An increasing number of drivers have a fear of automated vehicles, according to a new survey from the AAA.

The organisation has conducted its annual Autonomous Vehicle (AV) Survey which this year showed 68 per cent of motorists were afraid of self-driving cars compared to 55 per cent in 2022.

“We were not expecting such a dramatic decline in trust from previous years,” said Greg Brannon, director of automotive research for AAA. “Although with the number of high-profile crashes that have occurred from over-reliance on current vehicle technologies, this isn’t entirely surprising.”

The organisation is calling for automakers to create an environment that promotes the use of more advanced vehicle technologies in a secure, reliable, and educational manner, including being consistent with the naming of vehicle systems available to consumers.

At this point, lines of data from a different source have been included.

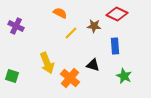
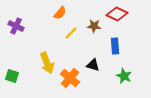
orange semicircle: rotated 104 degrees clockwise
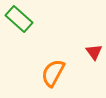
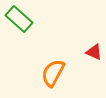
red triangle: rotated 30 degrees counterclockwise
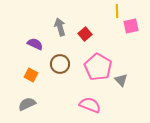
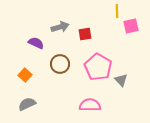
gray arrow: rotated 90 degrees clockwise
red square: rotated 32 degrees clockwise
purple semicircle: moved 1 px right, 1 px up
orange square: moved 6 px left; rotated 16 degrees clockwise
pink semicircle: rotated 20 degrees counterclockwise
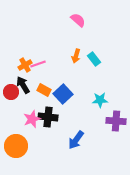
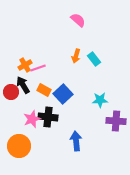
pink line: moved 4 px down
blue arrow: moved 1 px down; rotated 138 degrees clockwise
orange circle: moved 3 px right
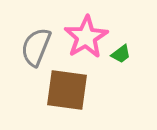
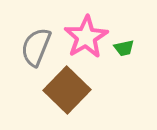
green trapezoid: moved 3 px right, 6 px up; rotated 25 degrees clockwise
brown square: rotated 36 degrees clockwise
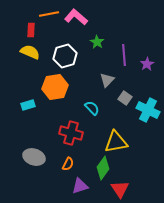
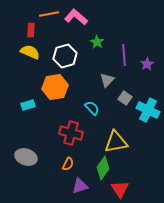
gray ellipse: moved 8 px left
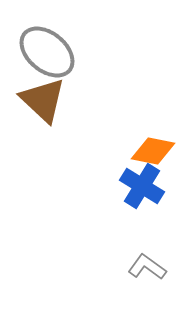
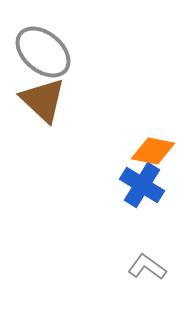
gray ellipse: moved 4 px left
blue cross: moved 1 px up
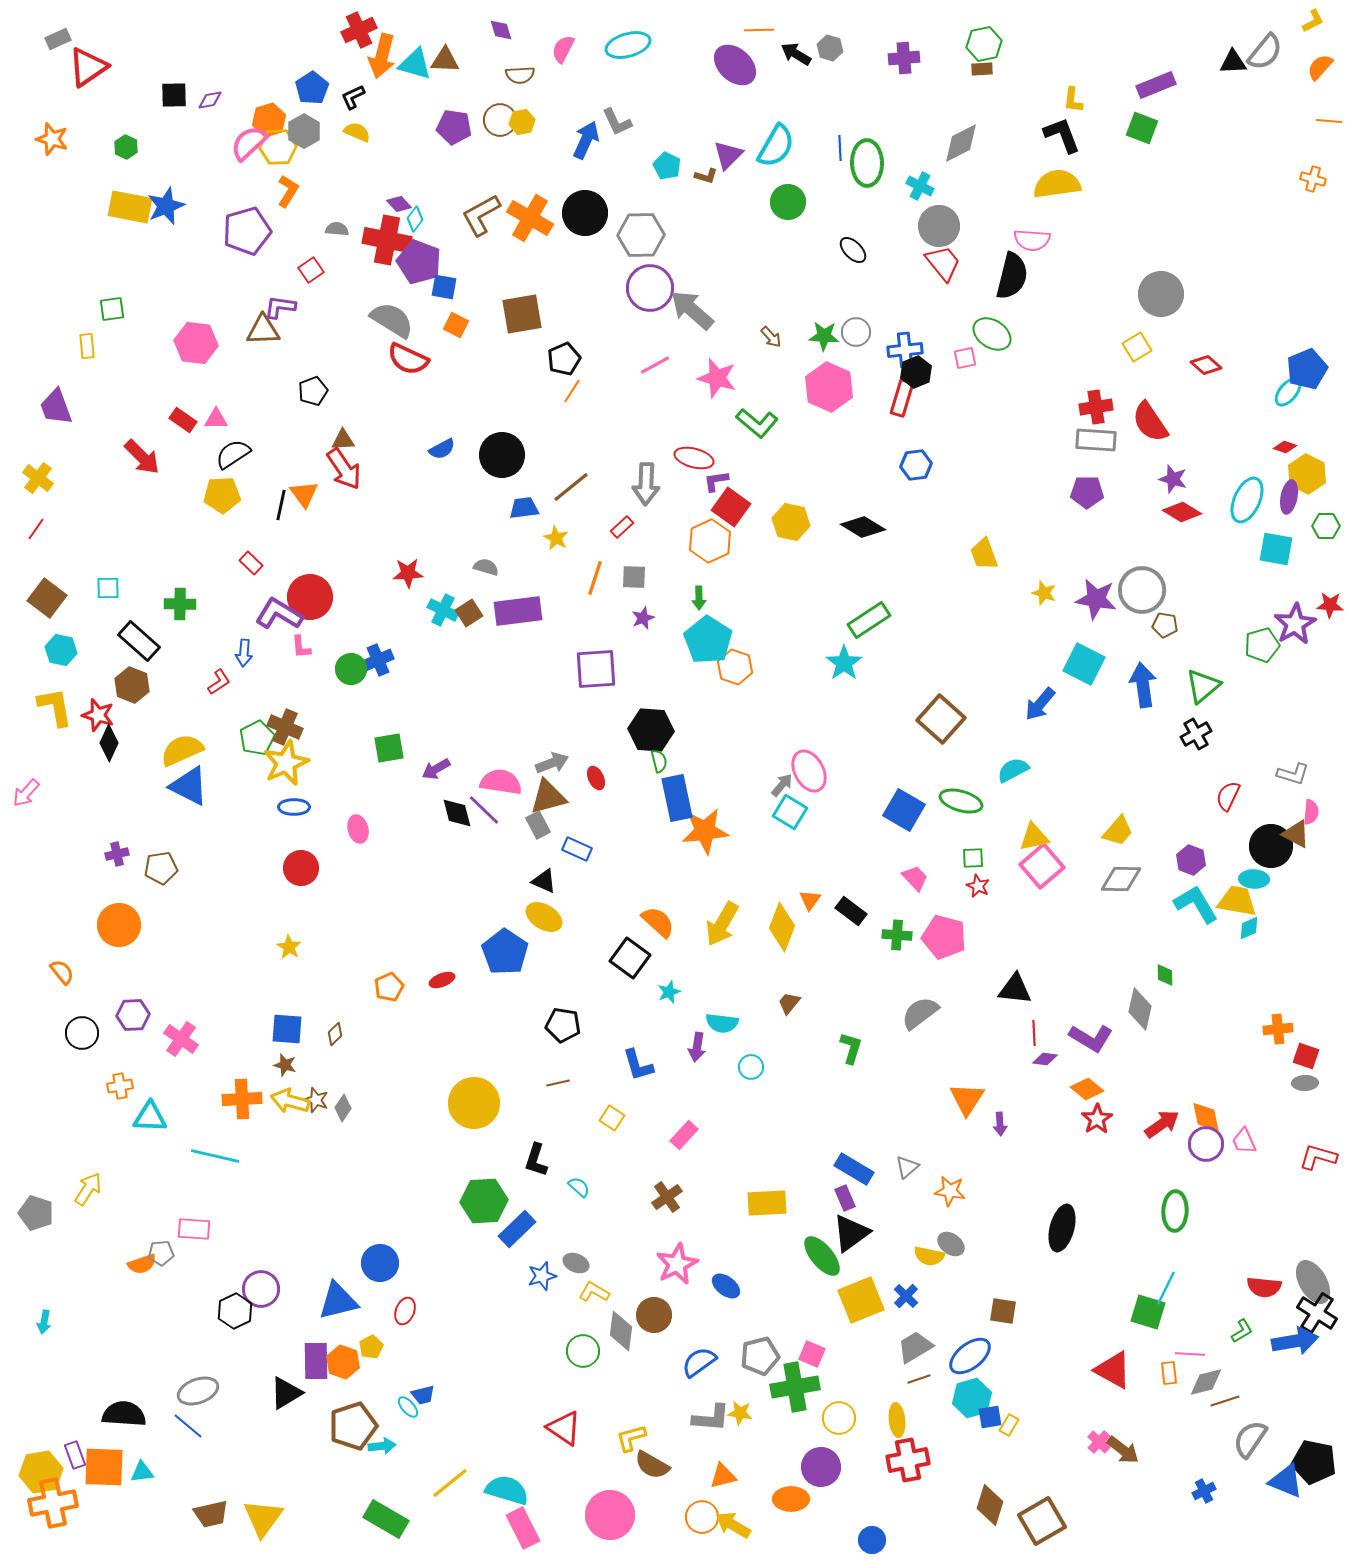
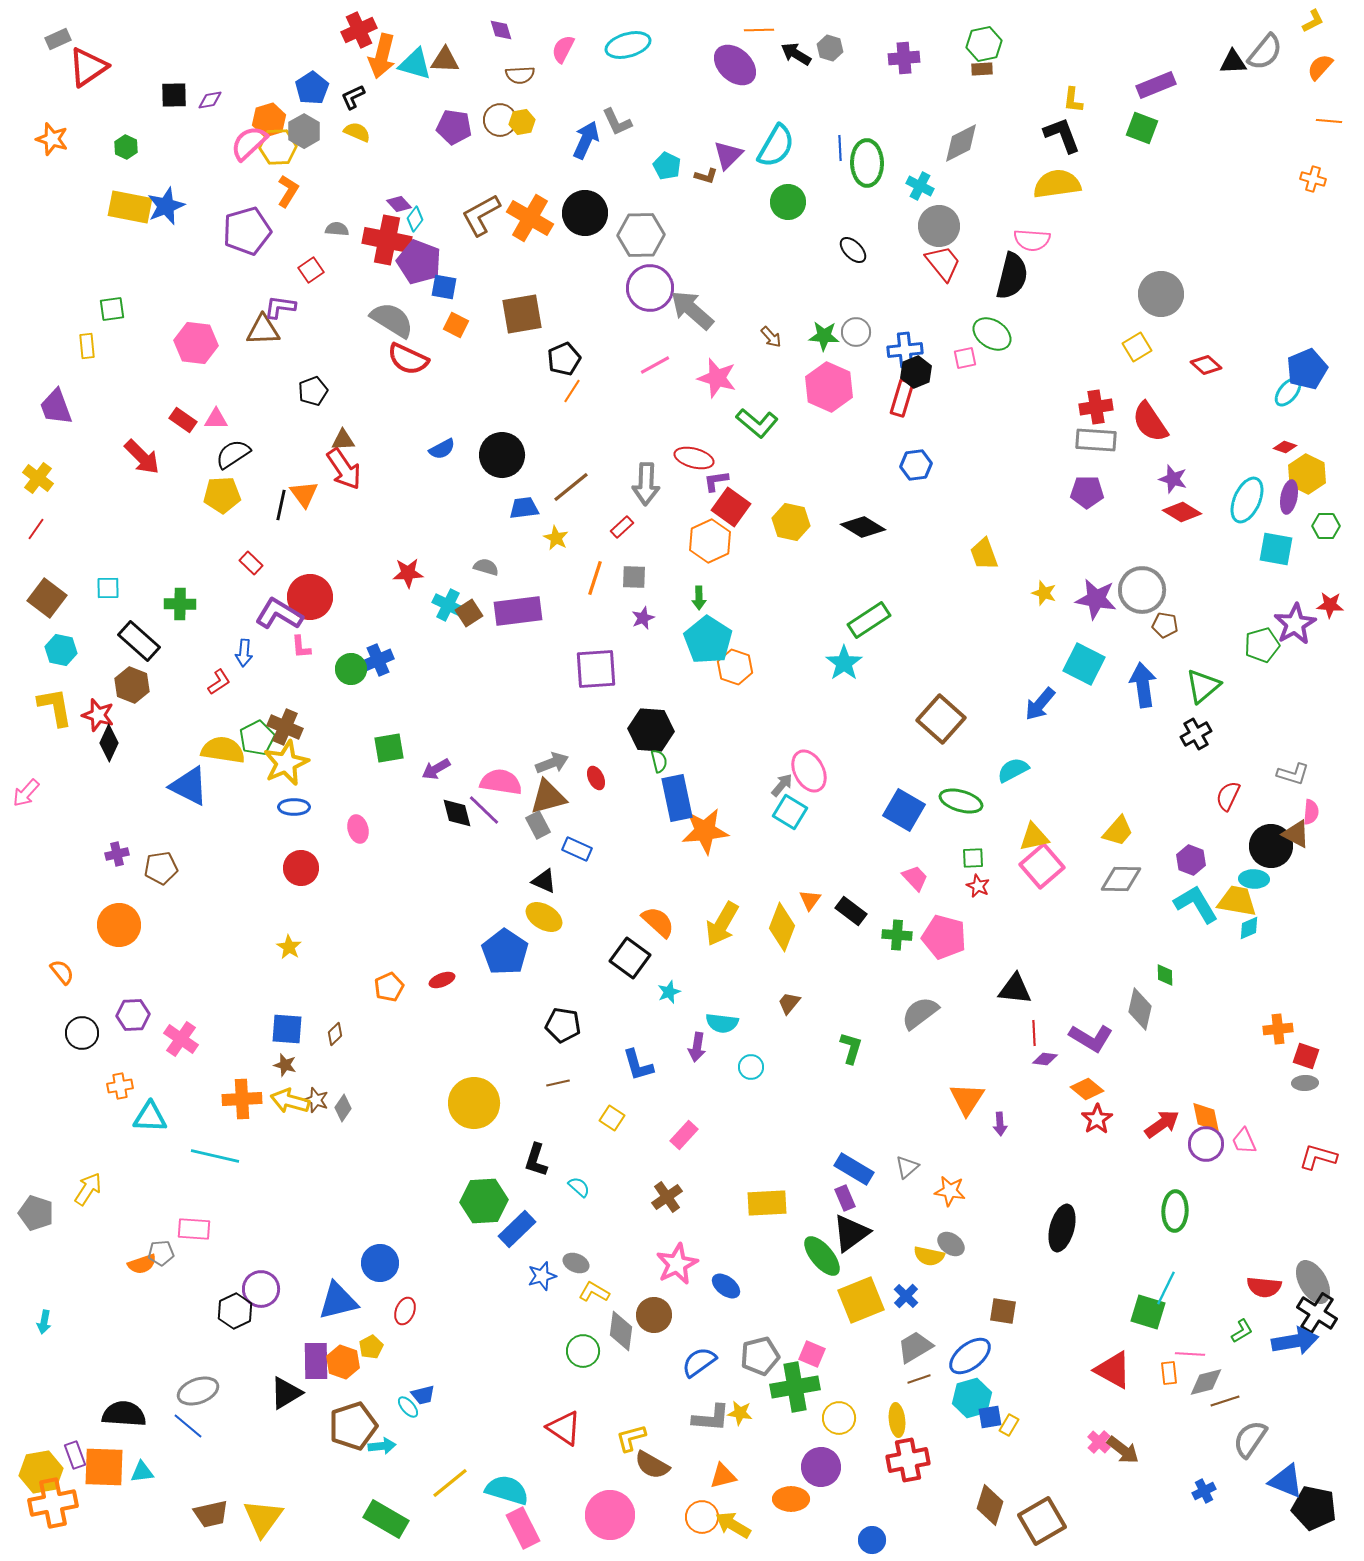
cyan cross at (443, 610): moved 5 px right, 5 px up
yellow semicircle at (182, 750): moved 41 px right; rotated 33 degrees clockwise
black pentagon at (1314, 1462): moved 46 px down
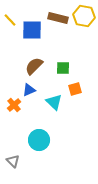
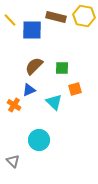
brown rectangle: moved 2 px left, 1 px up
green square: moved 1 px left
orange cross: rotated 16 degrees counterclockwise
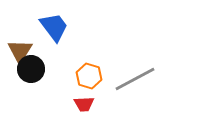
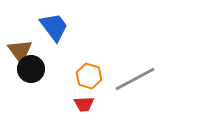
brown triangle: rotated 8 degrees counterclockwise
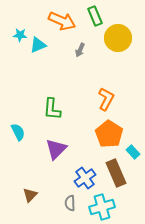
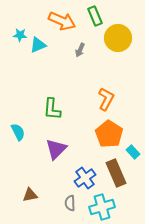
brown triangle: rotated 35 degrees clockwise
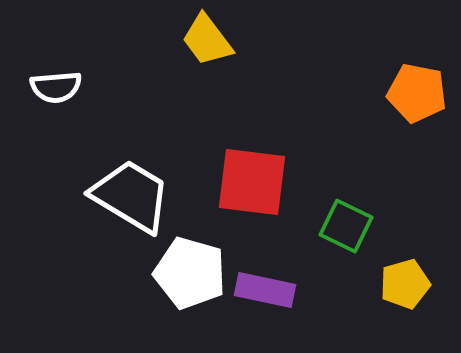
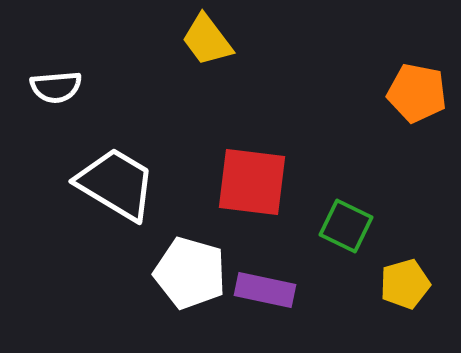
white trapezoid: moved 15 px left, 12 px up
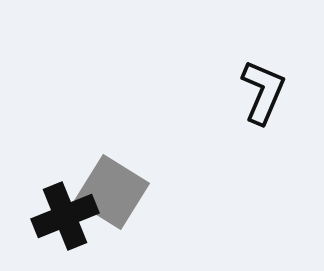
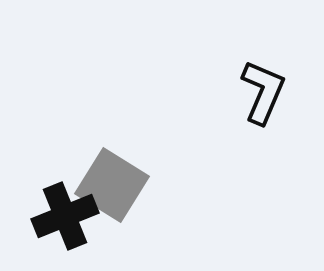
gray square: moved 7 px up
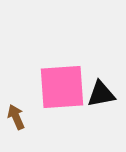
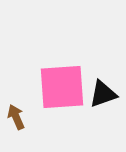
black triangle: moved 2 px right; rotated 8 degrees counterclockwise
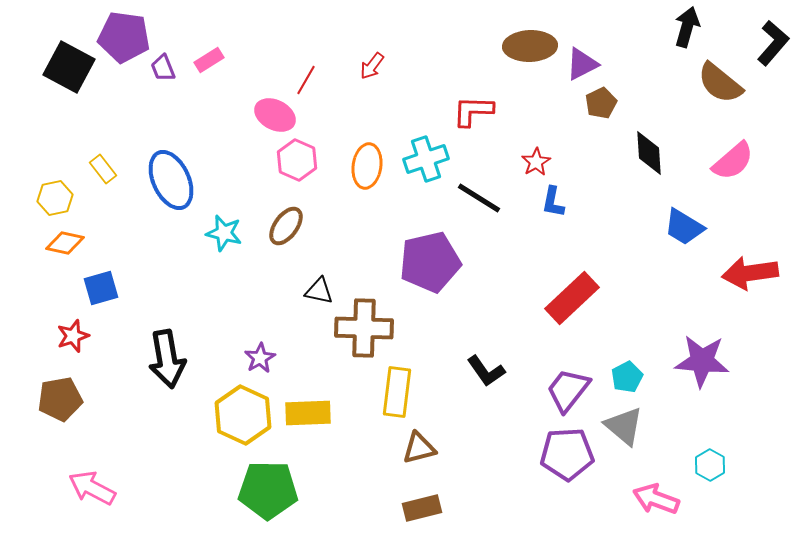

The AAA said there was also a need to dispel confusion around automated vehicles after its survey found that nearly one in ten drivers wrongly believe they can buy a vehicle that drives itself while they sleep.

This perception could stem from misleading or confusing names of vehicle systems that are on the market, said the AAA, after it found that 22 per cent of Americans expect driver support systems, with names like Autopilot, ProPILOT, or Pilot Assist, to have the ability to drive the car by itself without any supervision, indicating a gap in consumer understanding.

“AAA seeks to partner with automakers to create greater consistency across the industry. Together, we can help consumers understand the type of technology their vehicle has along with how, when and where to use these systems, which will ultimately build trust in the vehicles of the future,” added Brannon.